Monday 8 February 2010

Silent woods on the edge

























Today I was counting birds. I was carrying out a 2 hour bird count for a specific 2km square as part of the BTO Atlas, an attempt to map the distribution of the UK birds. The first hour was along the woodland edge of Flanders, the second hour was to be back across the open moss. But the birds were thin on the ground. Carrion crows, rooks and jackdaws stalked the farmland but in the woods it was silent. These edge woods, a bog habitat called the rand, are an under rated place. They are not of the conservation value or the majesty of the open bog vistas but are achingly beautiful in their own right, the subtle pattern of tall straight birches broken by the occasional twisted and gnarled tree made beautiful by disease. In the gaps the floor is littered with gonks of battered Molinia grass and scatter cushions of Polytrichum moss. But so few birds. Only a party of great and coal tits, goldcrests and treecreepers passing through make it onto the notepad. It has been a hard winter and some will have perished but it maybe just that others have moved to places with more food like gardens. Not a robin or a wren were heard so spring will tell if they have survived and returned. In the past these woods have been the dumping ground for the local farms and the evidence of this abuse it still there, amongst the metal work a fine bog, on a bog. The only sign of more recent abuse a single birch felled and removed, most probably for Christmas logs.

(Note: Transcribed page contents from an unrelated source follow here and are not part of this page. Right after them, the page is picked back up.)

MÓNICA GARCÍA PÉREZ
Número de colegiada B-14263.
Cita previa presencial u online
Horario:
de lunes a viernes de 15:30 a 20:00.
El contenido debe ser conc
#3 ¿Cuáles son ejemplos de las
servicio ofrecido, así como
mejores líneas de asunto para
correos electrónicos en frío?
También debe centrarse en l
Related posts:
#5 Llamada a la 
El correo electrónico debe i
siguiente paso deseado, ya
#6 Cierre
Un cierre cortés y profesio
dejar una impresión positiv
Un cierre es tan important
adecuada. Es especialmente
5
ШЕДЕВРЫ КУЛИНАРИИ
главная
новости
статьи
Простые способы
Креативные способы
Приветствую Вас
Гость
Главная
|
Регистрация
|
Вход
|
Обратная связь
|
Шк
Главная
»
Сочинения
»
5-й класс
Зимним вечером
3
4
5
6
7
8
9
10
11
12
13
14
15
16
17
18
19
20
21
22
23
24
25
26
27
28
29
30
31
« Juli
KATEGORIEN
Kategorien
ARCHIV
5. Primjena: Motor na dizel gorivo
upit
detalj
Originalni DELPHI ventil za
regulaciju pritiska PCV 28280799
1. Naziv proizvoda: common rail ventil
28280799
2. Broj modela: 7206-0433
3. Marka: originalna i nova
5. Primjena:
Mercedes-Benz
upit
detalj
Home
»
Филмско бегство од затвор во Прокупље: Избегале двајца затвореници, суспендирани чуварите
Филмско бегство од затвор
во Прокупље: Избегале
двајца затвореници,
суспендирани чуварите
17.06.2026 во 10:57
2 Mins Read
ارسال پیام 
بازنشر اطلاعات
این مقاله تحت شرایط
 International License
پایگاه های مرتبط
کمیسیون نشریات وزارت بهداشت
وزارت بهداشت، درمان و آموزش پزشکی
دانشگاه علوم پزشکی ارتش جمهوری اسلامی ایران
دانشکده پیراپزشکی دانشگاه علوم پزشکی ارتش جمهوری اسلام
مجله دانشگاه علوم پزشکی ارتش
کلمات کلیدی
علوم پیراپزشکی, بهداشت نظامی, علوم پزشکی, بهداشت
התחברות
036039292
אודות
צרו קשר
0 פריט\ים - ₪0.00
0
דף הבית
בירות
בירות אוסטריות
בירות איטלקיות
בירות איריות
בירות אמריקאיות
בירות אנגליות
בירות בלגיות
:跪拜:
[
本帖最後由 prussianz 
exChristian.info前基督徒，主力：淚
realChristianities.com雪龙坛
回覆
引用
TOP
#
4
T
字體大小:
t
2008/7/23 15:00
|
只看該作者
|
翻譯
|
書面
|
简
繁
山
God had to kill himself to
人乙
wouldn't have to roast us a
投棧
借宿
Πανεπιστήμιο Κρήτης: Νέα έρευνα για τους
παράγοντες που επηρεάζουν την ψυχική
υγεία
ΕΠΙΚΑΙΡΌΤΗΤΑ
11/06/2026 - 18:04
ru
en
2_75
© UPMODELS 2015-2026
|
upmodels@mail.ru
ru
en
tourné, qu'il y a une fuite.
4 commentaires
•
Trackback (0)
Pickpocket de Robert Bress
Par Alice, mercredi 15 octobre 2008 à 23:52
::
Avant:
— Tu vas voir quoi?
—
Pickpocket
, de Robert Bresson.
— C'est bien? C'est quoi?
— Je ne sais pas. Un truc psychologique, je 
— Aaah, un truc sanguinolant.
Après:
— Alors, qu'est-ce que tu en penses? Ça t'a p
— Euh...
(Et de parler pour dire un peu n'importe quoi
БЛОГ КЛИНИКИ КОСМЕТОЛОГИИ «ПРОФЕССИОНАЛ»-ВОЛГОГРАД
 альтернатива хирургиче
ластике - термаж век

At half-time it was time to head out onto the open bog and face up to the nagging north wind. Out there a couple of crows hang around. Are there bog crows and farmland crows and do the bog crows chose to be there ? Or do they just move around all habitats looking for feeding opportunities as they go ? But the bog was as quiet as the woods, not a peep of a meadow pipit, not a chack of a stonechat nor pheep of a reed bunting, just the rumble and hiss of the wind. But Flanders always delivers and suddenly charging low over the moss with the wind went a peregrine looking as tight and muscular as a greyhound. And 5 minutes later a red kite sauntered north scoping the ground as it went. I finished up at the High Moss Pow where a line of old, twisted hawthorn mark an ancient land boundary. A final list of only 17 species of birds a poor haul even for winter on Flanders.